> [Extrait du document]
▼
Grèce. Encore aux mains de l’oligarchie?

Par Adea Guillot

Leonidas Bobolas
Leonidas Bobolas

Le premier ministre grec Alexis Tsipras l’a de nouveau affirmé lors de son discours au Parlement européen [voir la transcription française du discours sur ce site en date du 8 juillet] mercredi 8 juillet: il promet, si les créanciers lui en donnent la possibilité, de devenir le grand réformateur de la Grèce. Et notamment de «s’attaquer de manière systématique à la structure oligarchique» de l’économie grecque et «aux cartels» qui se partageraient depuis trente ans le lucratif gâteau des contrats publics. «Ils contrôlent les médias et ils obtiennent des banques des prêts importants, contrairement aux entrepreneurs classiques. Nous devons limiter leurs activités effrénées», déclarait-il en mars au magazine allemand Spiegel.

En Grèce, l’économie est une histoire de familles. D’abord celles des centaines de milliers de petites et moyennes entreprises qui tiennent notamment le commerce de détail. Et il y a aussi quelques grandes familles, une dizaine, propriétaires de grands groupes, qui se décomposent souvent d’après le même schéma. D’un côté, des entreprises, souvent leaders dans leur domaine, qui représentent « le cœur de métier » du groupe. De l’autre, des sociétés, juridiquement indépendantes – cela a son importance – centrées sur les médias. La famille Bobolas domine le marché de la construction, du traitement des déchets ou de la gestion des autoroutes par le biais d’une dizaine d’entreprises regroupées sous l’enseigne Ellaktor SA, aujourd’hui gérée par Leonidas Bobolas, fils aîné du patriarche Georges Bobolas. Fotis Bobolas, le petit frère, est, quant à lui, président du conseil d’administration des éditions Pegasus, propriétaire de cinq quotidiens – dont le journal Ethnos –, d’une quinzaine de magazines et d’une dizaine de sites Internet. La famille Bobolas est aussi, et surtout, actionnaire majoritaire de la principale chaîne de télé privée du pays, Mega.
▲
> [Données fournies]
▼
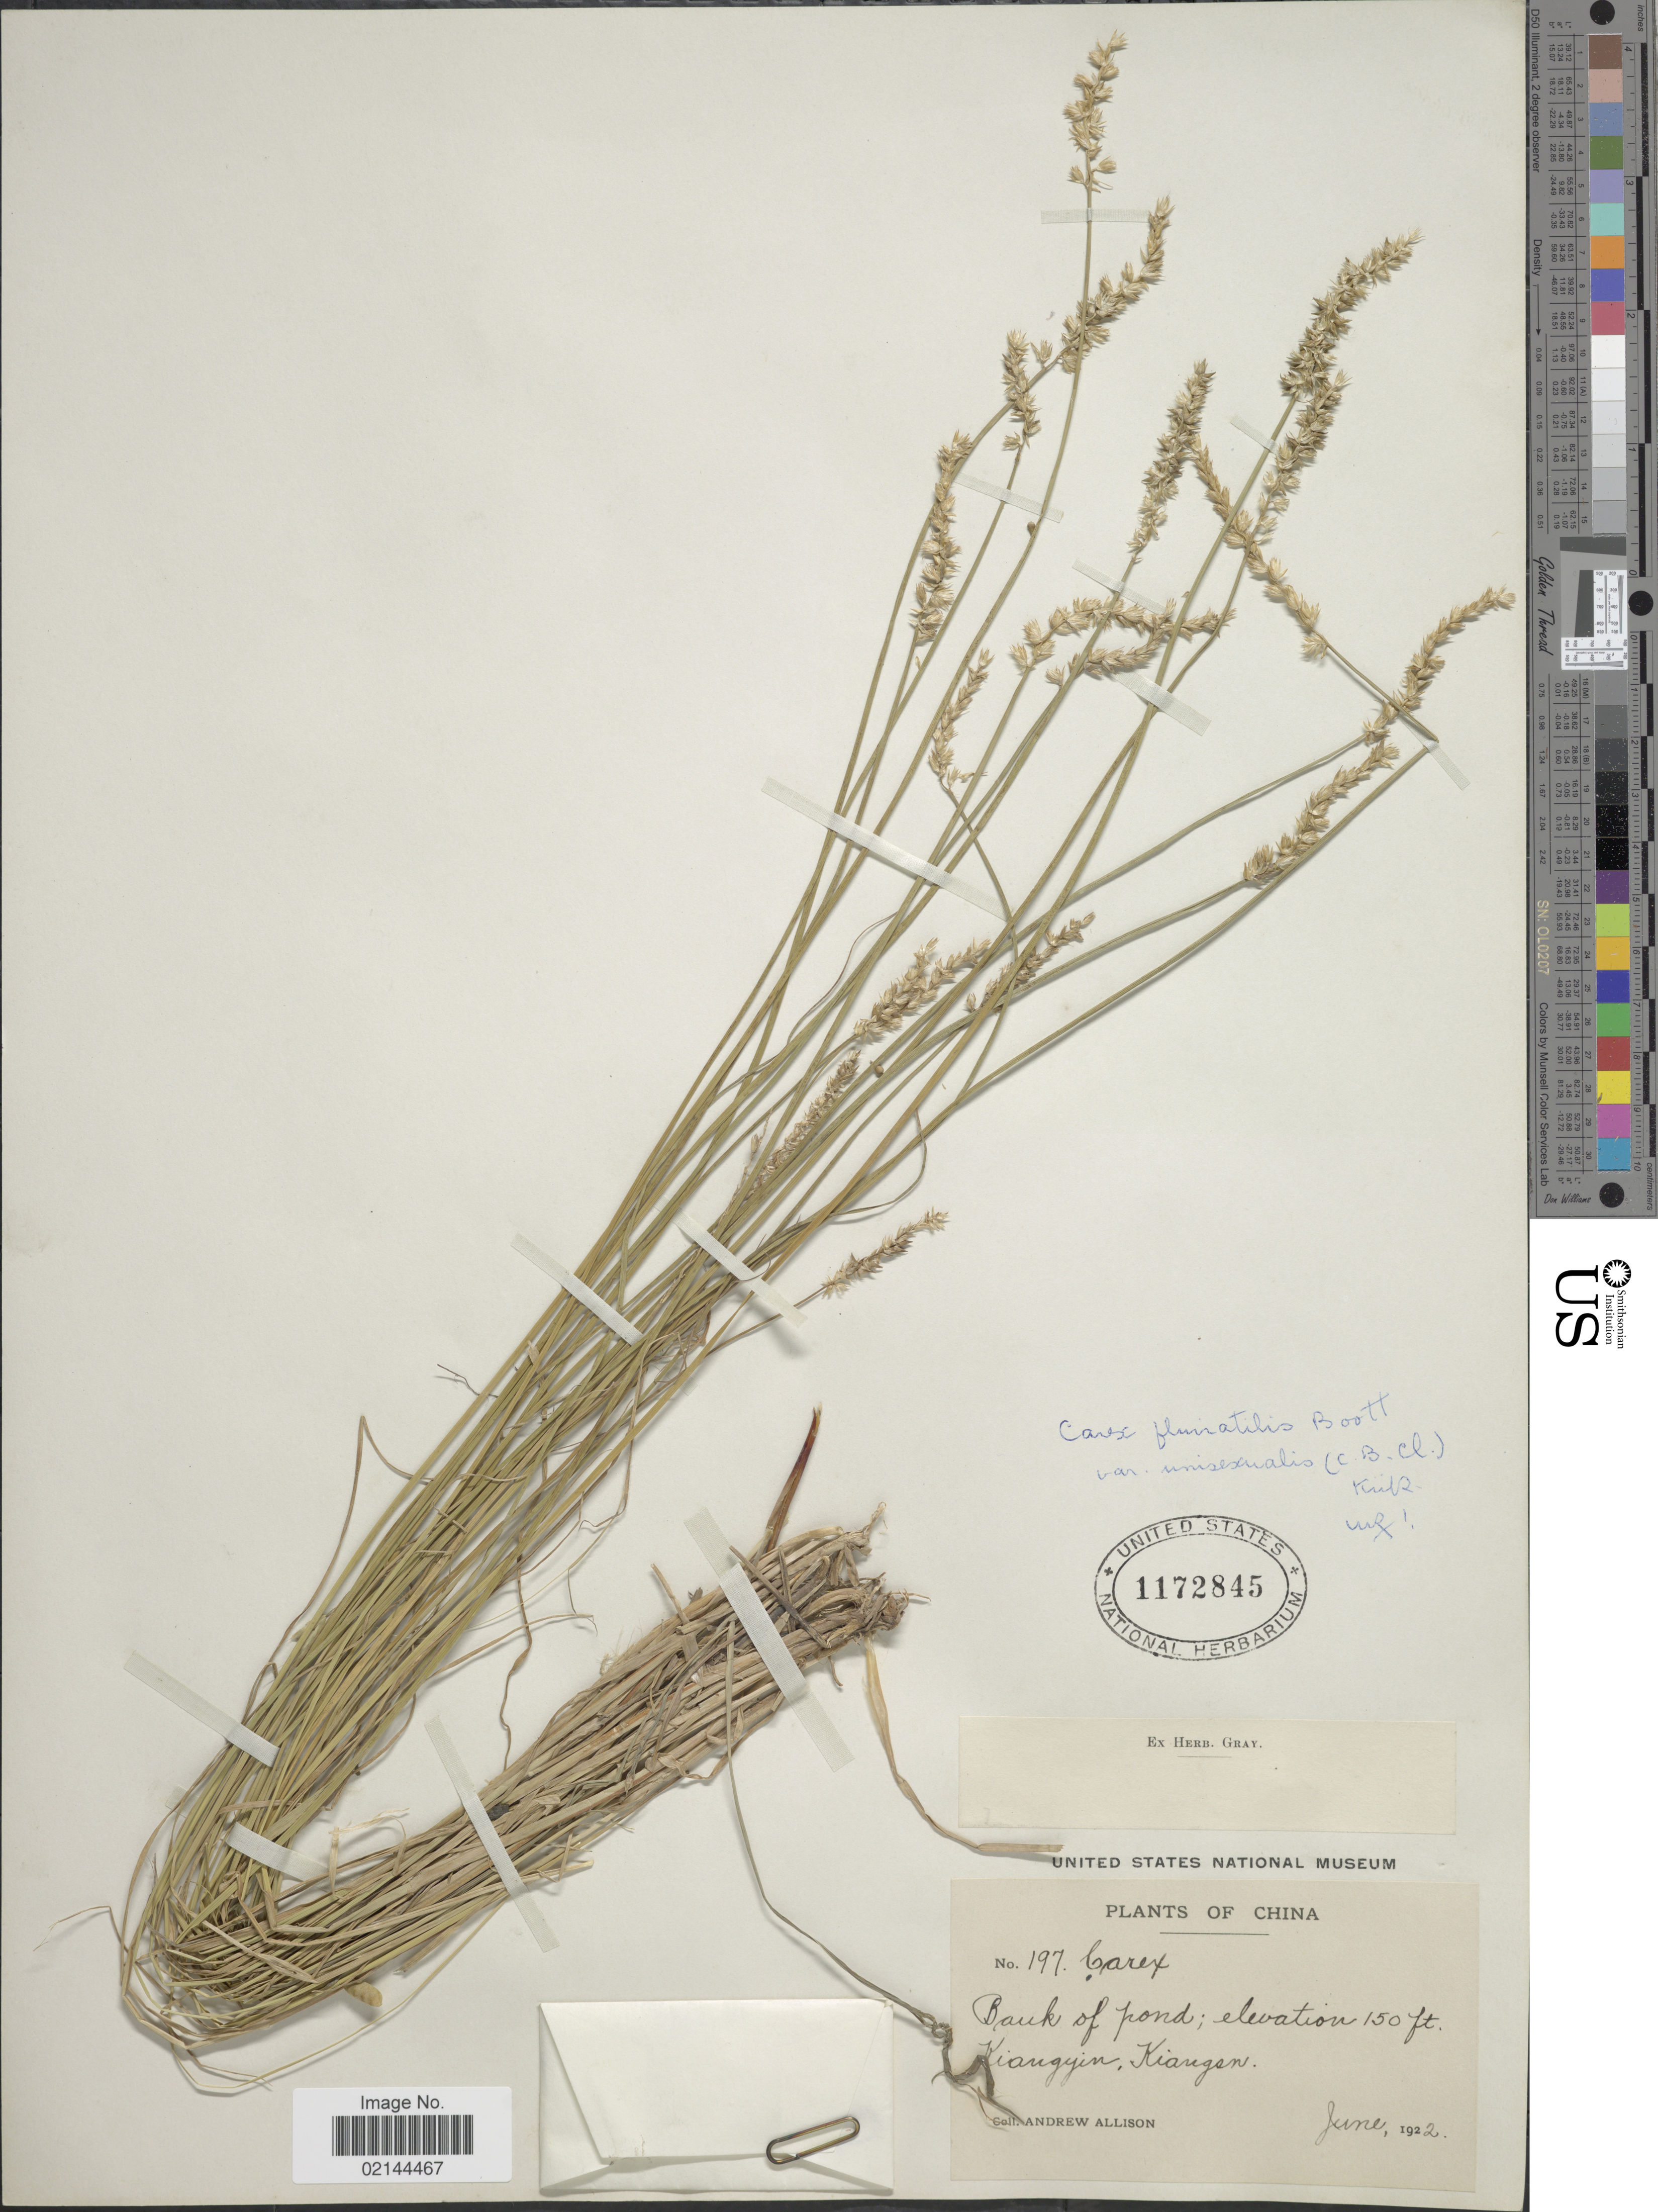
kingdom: Plantae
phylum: Tracheophyta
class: Liliopsida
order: Poales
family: Cyperaceae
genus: Carex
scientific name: Carex fluviatilis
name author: Boott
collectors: A. Allison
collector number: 197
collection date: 1922-06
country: China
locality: Bank of pond. Kiangyin, Kiangsn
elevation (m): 46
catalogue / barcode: US 1172845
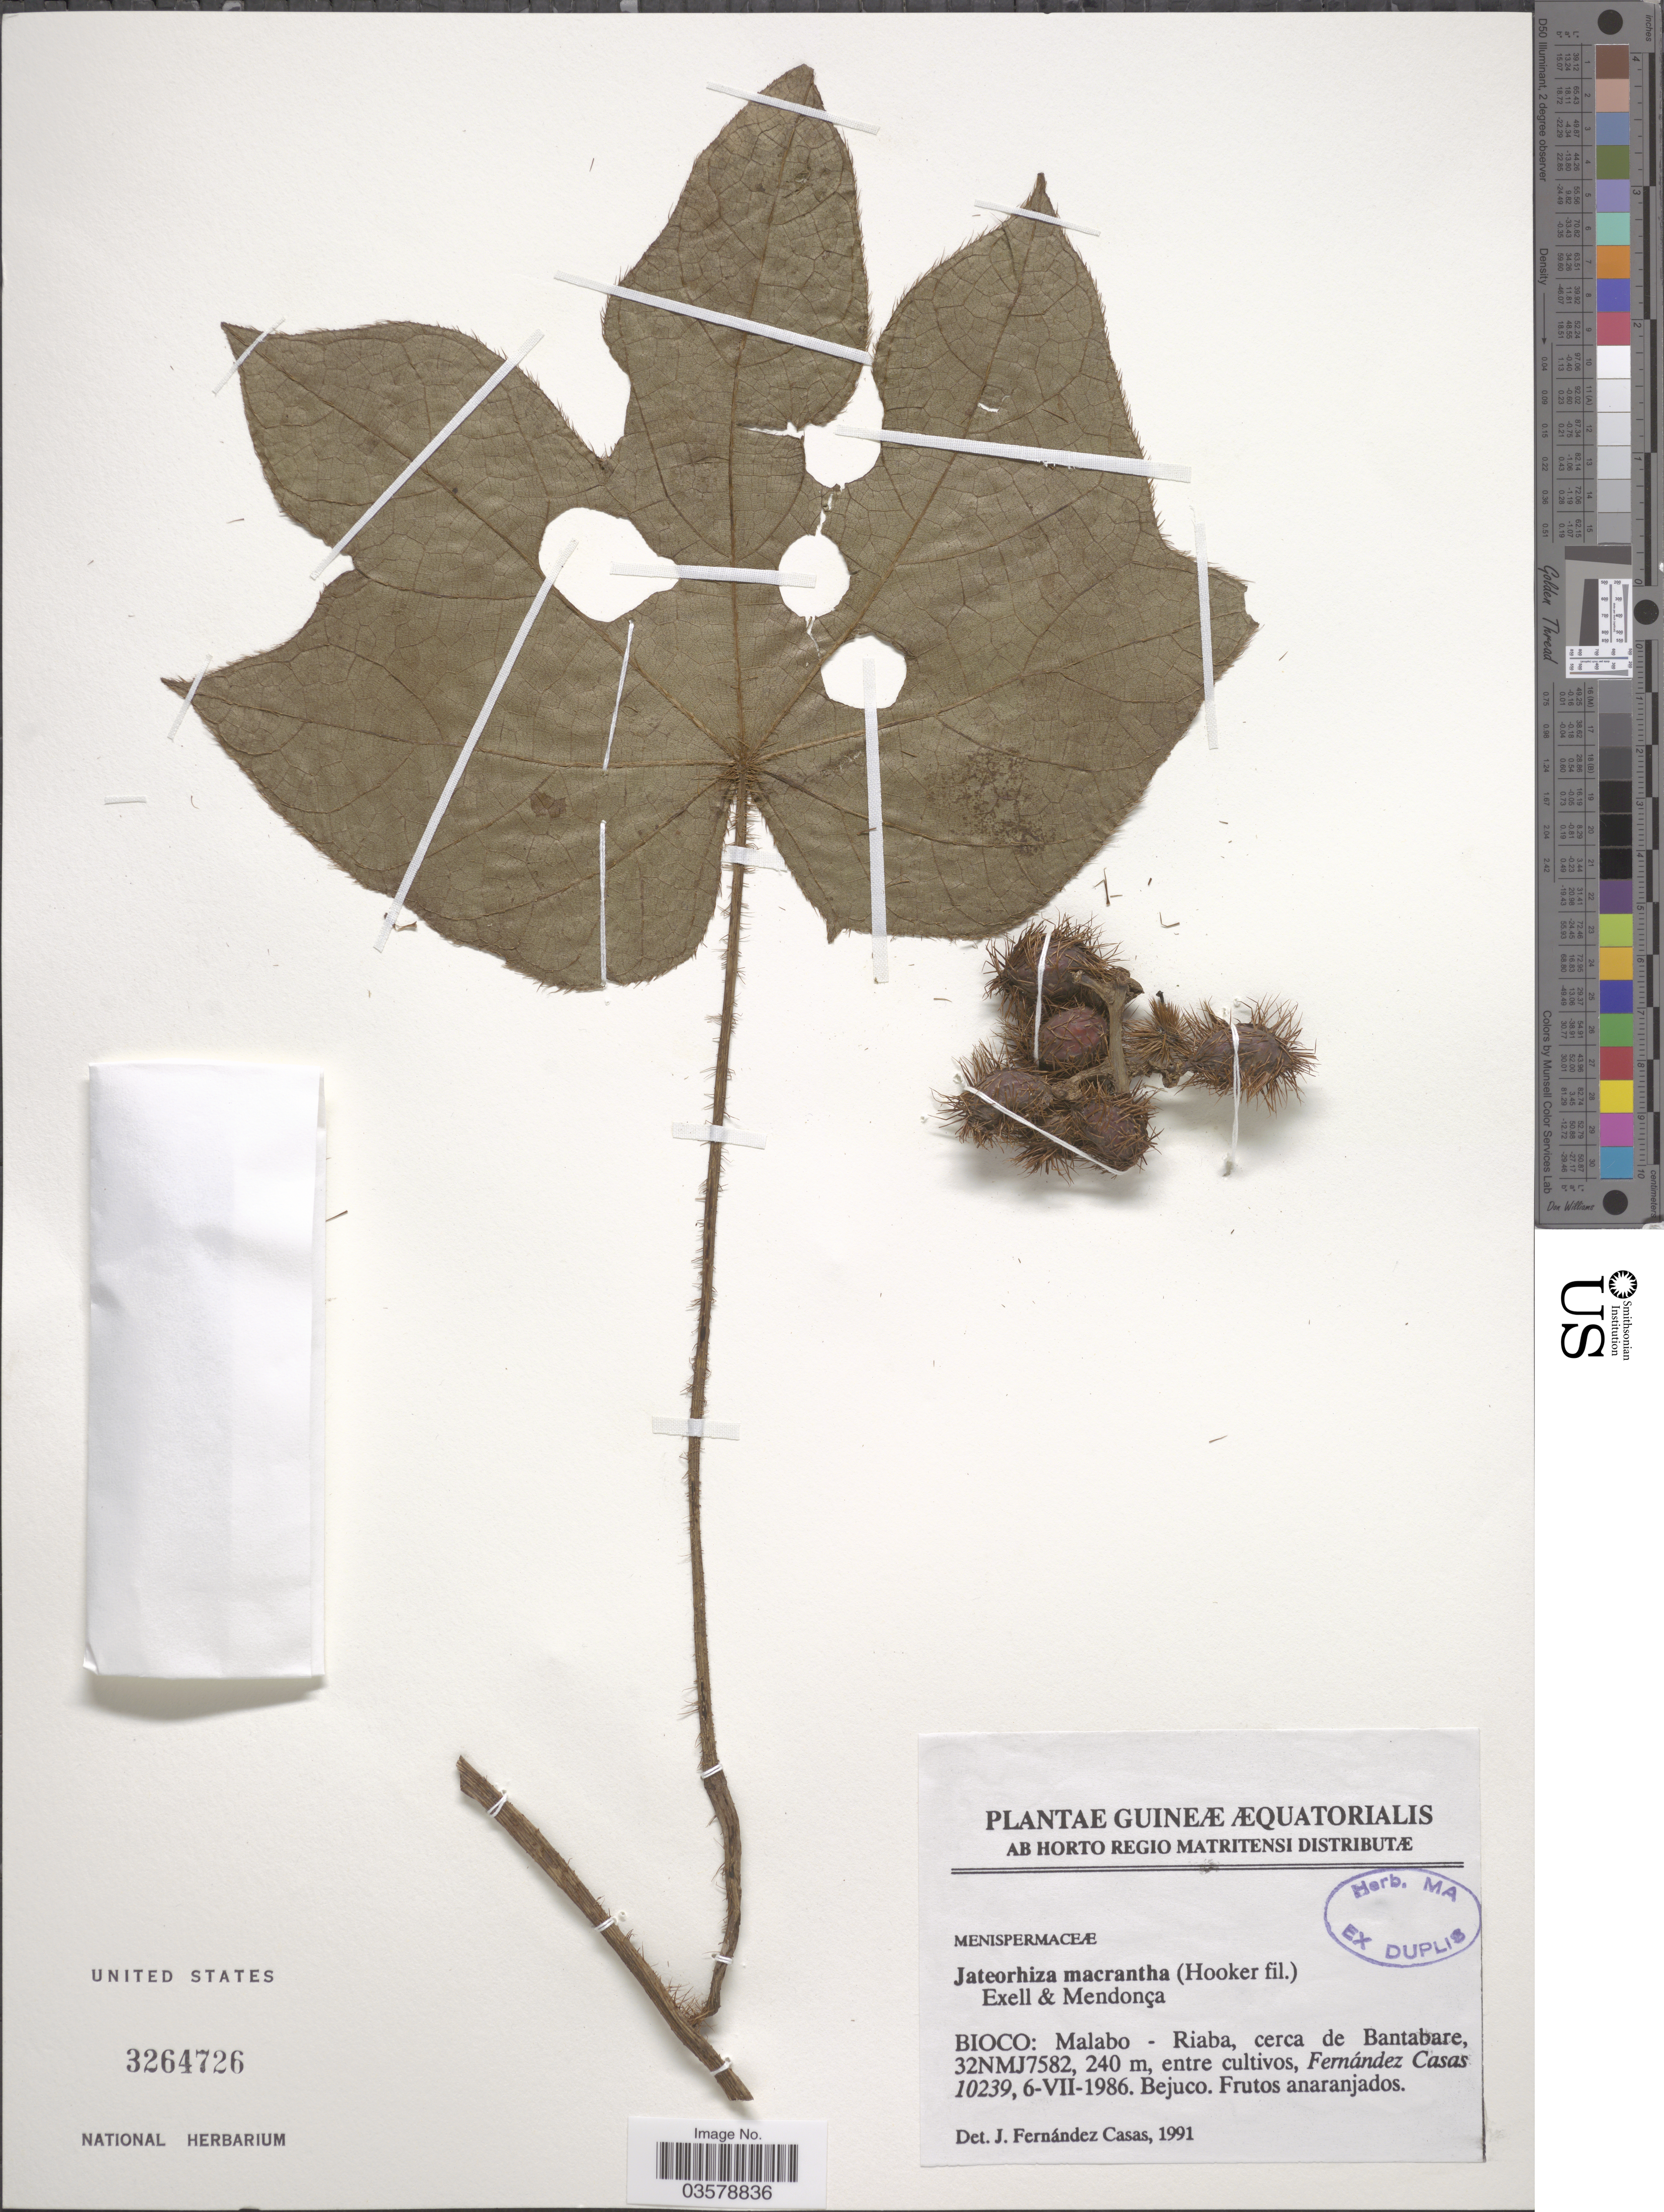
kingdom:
▲
> [À faire]
1 > Reproduisez le passage de l'article sur l'oligarchie grecque compris entre « Le premier ministre » et « magazine allemand Spiegel. », ces deux passages inclus.
2 > D'après l'article sur l'oligarchie grecque, pour quelle raison Alexis Tsipras juge-t-il nécessaire de limiter les activités des cartels ? Répondez en une à trois phrases.
3 > Poursuivez l'article sur l'oligarchie grecque à partir de sa dernière phrase.

> [Résultats]
1 >
Le premier ministre grec Alexis Tsipras l’a de nouveau affirmé lors de son discours au Parlement européen [voir la transcription française du discours sur ce site en date du 8 juillet] mercredi 8 juillet: il promet, si les créanciers lui en donnent la possibilité, de devenir le grand réformateur de la Grèce. Et notamment de «s’attaquer de manière systématique à la structure oligarchique» de l’économie grecque et «aux cartels» qui se partageraient depuis trente ans le lucratif gâteau des contrats publics. «Ils contrôlent les médias et ils obtiennent des banques des prêts importants, contrairement aux entrepreneurs classiques. Nous devons limiter leurs activités effrénées», déclarait-il en mars au magazine allemand Spiegel.

2 > Selon lui, ces cartels contrôlent les médias et obtiennent des banques des prêts importants, contrairement aux entrepreneurs classiques.

3 >
Vardis Vardinoyannis et sa femme
Vardis Vardinoyannis et sa femme

La famille crétoise Vardinoyannis maîtrise le marché stratégique du pétrole avec ses raffineries de Corinthe et ses participations dans les entreprises de distribution de carburant (Shell, Coral SA, Avin Oil, etc.). Elle est aussi actionnaire de la chaîne de télévision privée Star et de plusieurs radios et magazines. La famille Alafouzos, armateurs originaires de Santorin, est propriétaire du Groupe Skai, du nom d’une influente antenne privée. A son catalogue, notamment, le principal quotidien grec Kathimerini. D’autres familles, les Latsis (transport maritime, développement de biens immobiliers, etc.), les Melissanidis (pétrole, loterie…) ou Marinakis (transport maritime, propriétaire du prinipal club de foot grec l’Olympiakos) sont aussi de très importants acteurs économiques en Grèce.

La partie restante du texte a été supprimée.